Reckless with your love
Azari & III - Reckless with your Love
"Reckless with your love / you just give it up / fearless with your life / no one can you trust."
This had been kicking around my ipod for a few months before it occurred to me that it was not an ages-old forgotten house classic, but had only dropped this year. For a song performed in the well-worn archetype of a lover wronged, and using a flawlessly derivative vocal house template, Azari & III's "Reckless with your Love" is shockingly effective and compulsively listenable. It is a sophisticated performance from a vocalist with unusually firm, even radiant self-confidence. But it's not an "I Will Survive" or a "Good Luck," because it's not explicitly about overcoming heartbreak; it's not even about the self. Instead, it's about the other person, and the realization that you don't even have to move on because, in reality, you're the one who dodged a bullet here (whether or not the singer believes himself isn't entirely clear, it should be noted). It's a really enjoyably judgmental song, unashamed in its embrace of queer aesthetics but universal in its expressions of unconcealed disdain.
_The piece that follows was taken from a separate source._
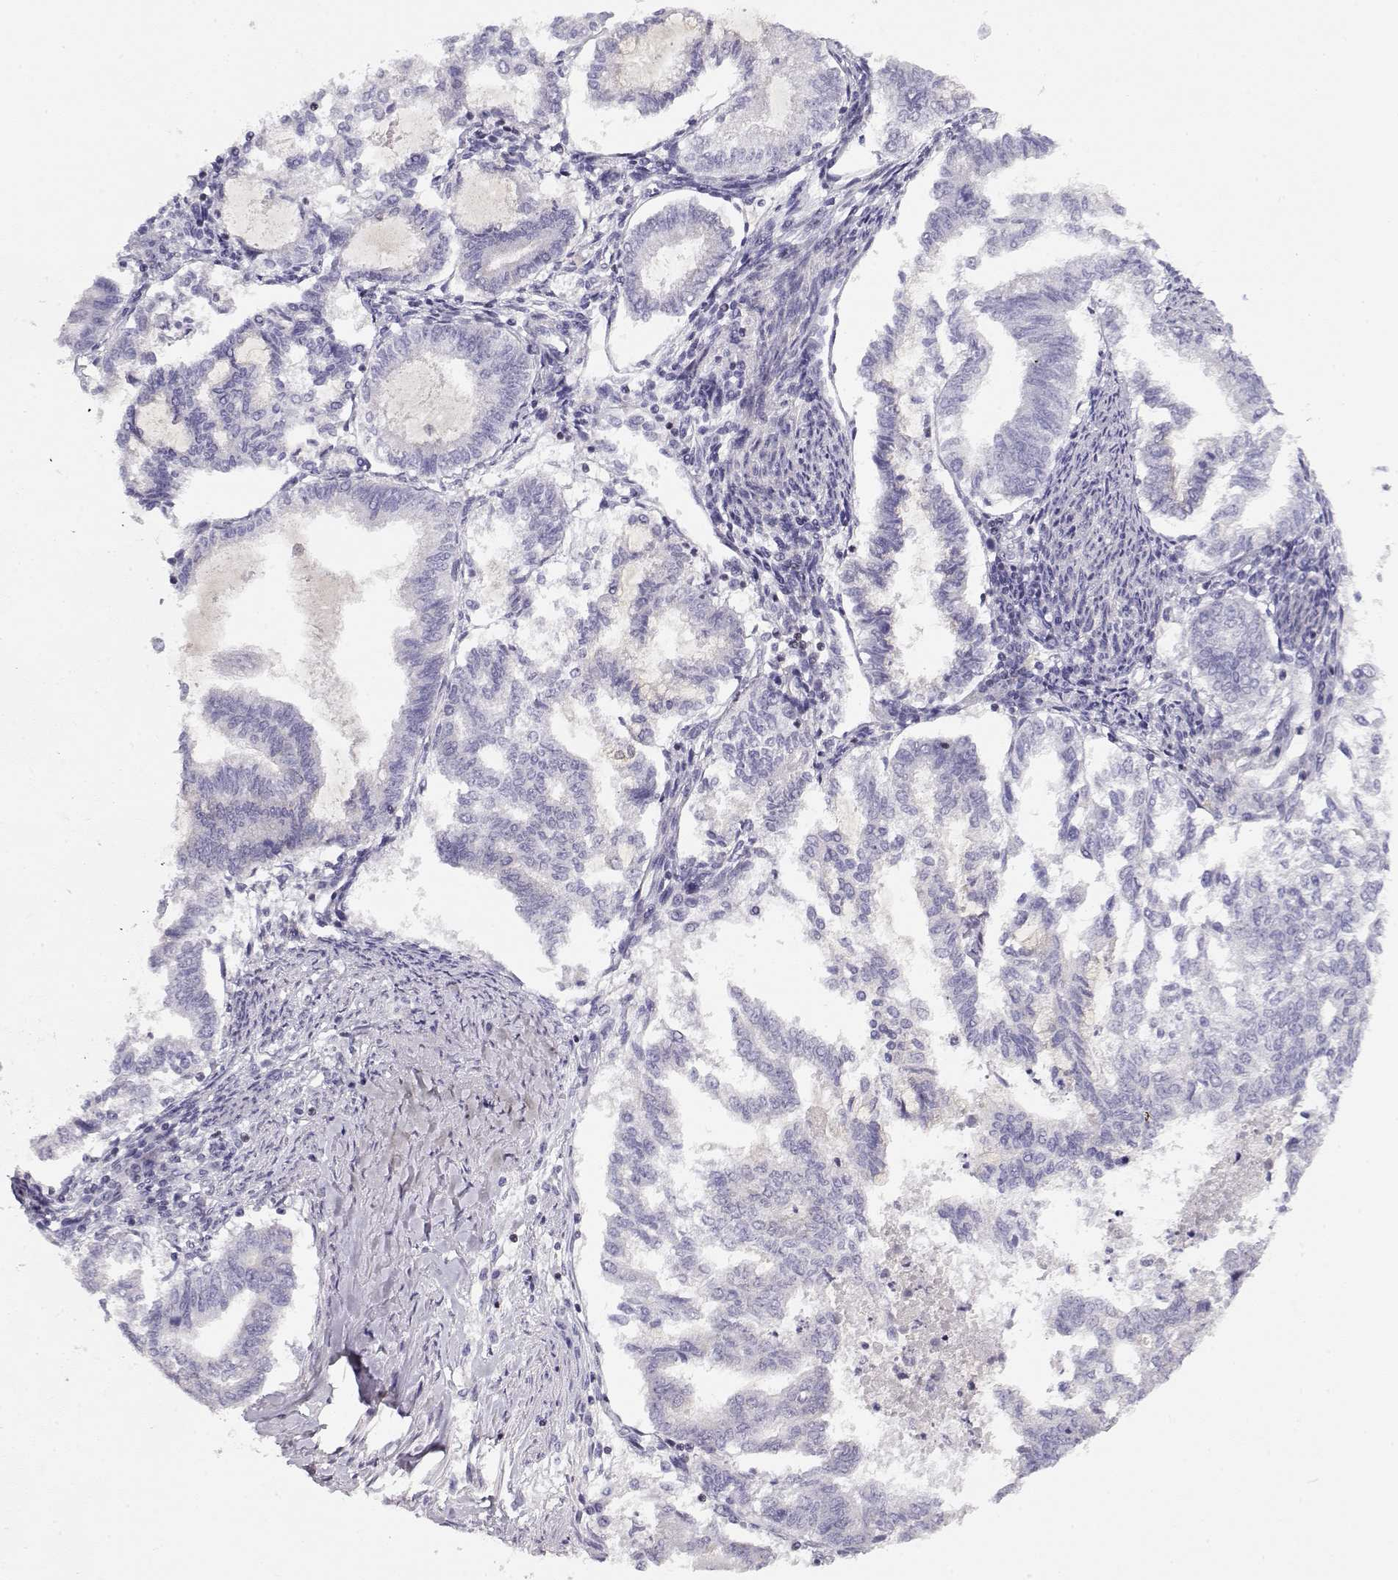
{"staining": {"intensity": "negative", "quantity": "none", "location": "none"}, "tissue": "endometrial cancer", "cell_type": "Tumor cells", "image_type": "cancer", "snomed": [{"axis": "morphology", "description": "Adenocarcinoma, NOS"}, {"axis": "topography", "description": "Endometrium"}], "caption": "This image is of endometrial cancer (adenocarcinoma) stained with immunohistochemistry to label a protein in brown with the nuclei are counter-stained blue. There is no expression in tumor cells.", "gene": "CRX", "patient": {"sex": "female", "age": 79}}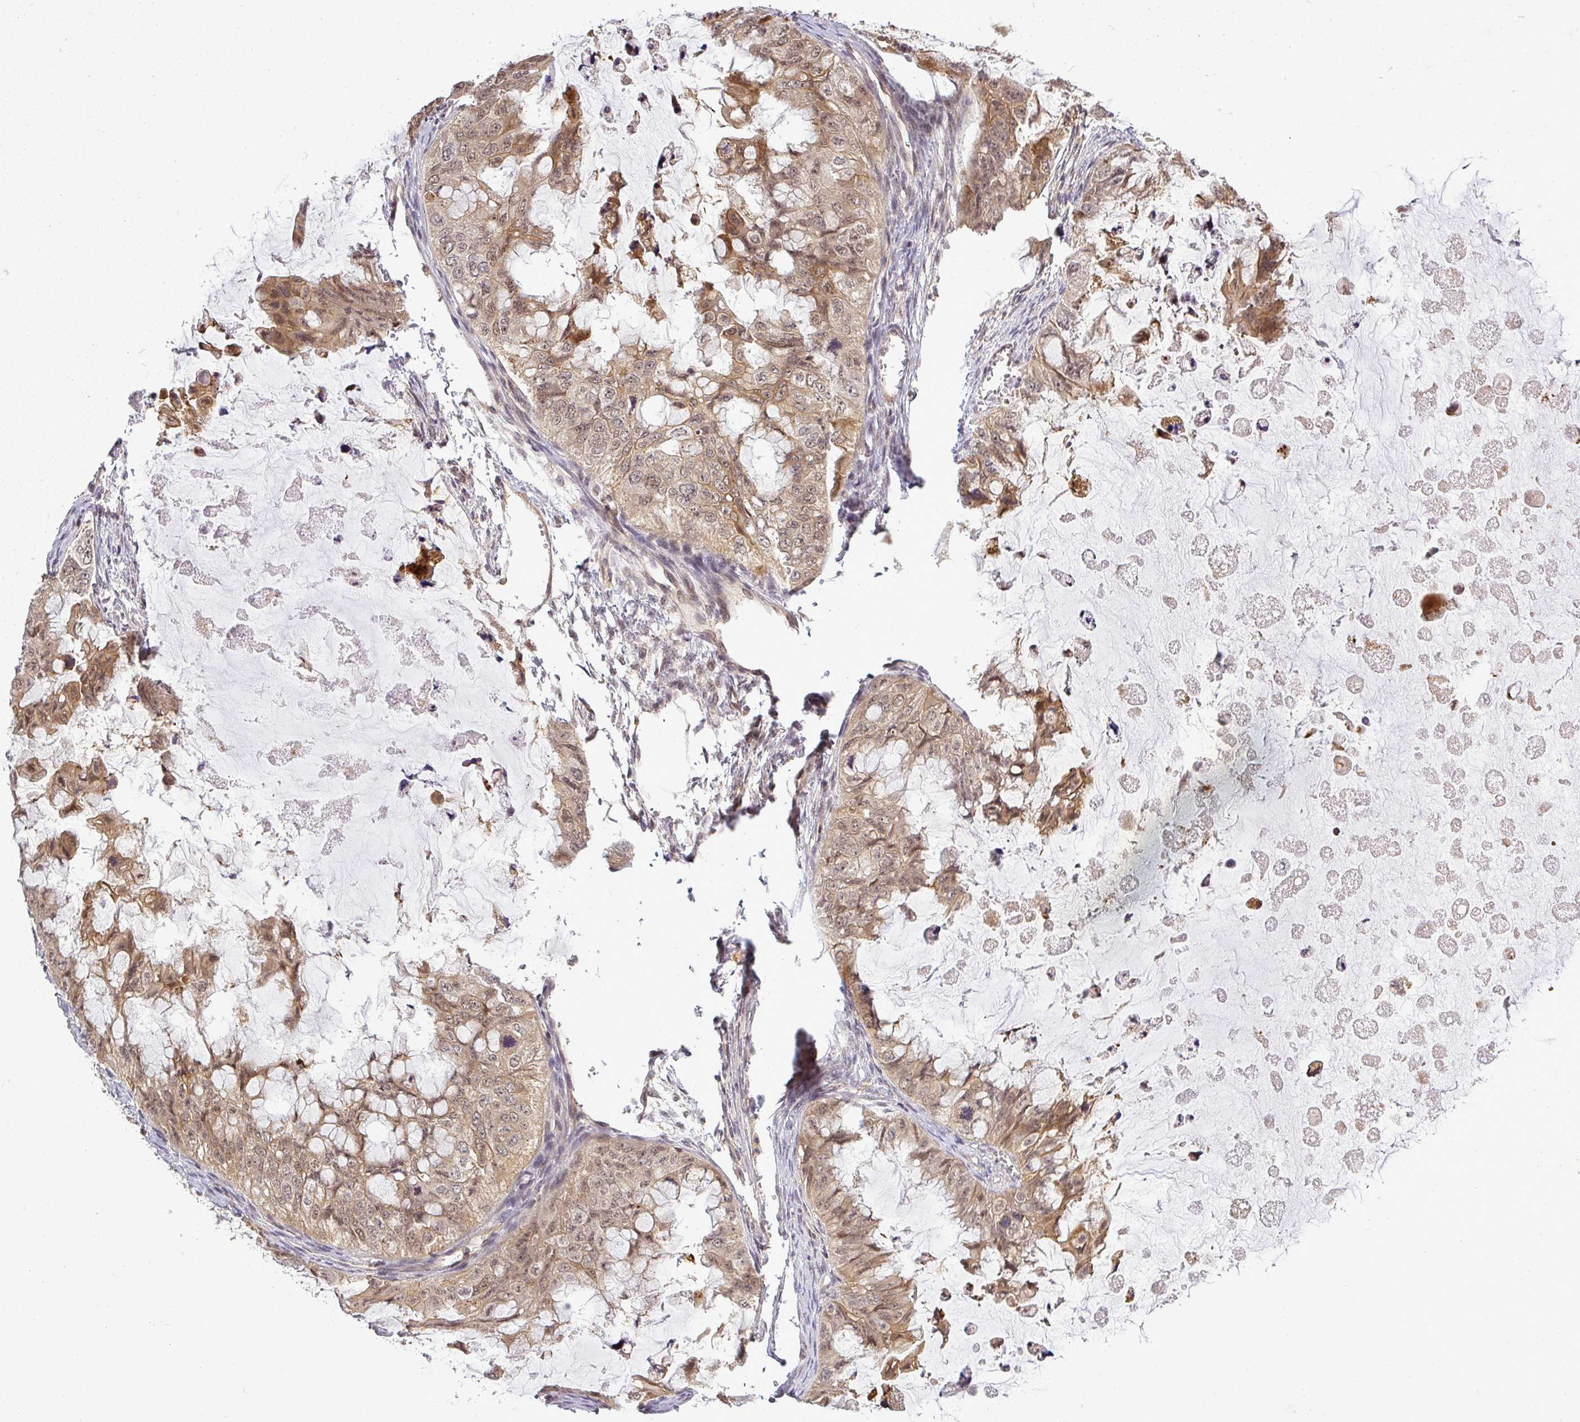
{"staining": {"intensity": "weak", "quantity": ">75%", "location": "cytoplasmic/membranous,nuclear"}, "tissue": "ovarian cancer", "cell_type": "Tumor cells", "image_type": "cancer", "snomed": [{"axis": "morphology", "description": "Cystadenocarcinoma, mucinous, NOS"}, {"axis": "topography", "description": "Ovary"}], "caption": "IHC staining of mucinous cystadenocarcinoma (ovarian), which reveals low levels of weak cytoplasmic/membranous and nuclear expression in about >75% of tumor cells indicating weak cytoplasmic/membranous and nuclear protein positivity. The staining was performed using DAB (3,3'-diaminobenzidine) (brown) for protein detection and nuclei were counterstained in hematoxylin (blue).", "gene": "FAM153A", "patient": {"sex": "female", "age": 72}}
I also like it a lot more than the somewhat more celebrated (and perhaps musically more 'unique') "Hungry for the Power," a track that seems to imitate an outdated camp sensibility. It's also pretty good, but for some reason -- perfectly expressed by the mid-track rap that dates it almost immediately -- its cheesiness feels like a revivalist's dry performance of cheese. The feeling just isn't there; instead we're left to admire the accuracy and, one suspects, laugh at its source material. Its conflation of 'love' and 'power' is also too generic to feel particularly real, leaving the listener wanting more in the way of specifics. Without details -- how this 'power' is expressed -- it lacks personality.
And personality is ultimately what makes "Reckless" feel so timeless; the singer is precise in his judgment and confident in his resolve ("I get stronger every day") so it feels empowering without even a hint of corny, self-conscious sloganeering. Of course, the track would be unbearable if it didn't feel some sympathy for its subject. The singer's final judgment isn't really all that damning, his subject only guilty of loving people a little bit too readily. When you're the object of that kind of affection, who's gonna say no? This kind of cognitive dissonance perfectly describes my relationship with the song, which should be disdain for its dry revivalism, and is instead reckless attraction.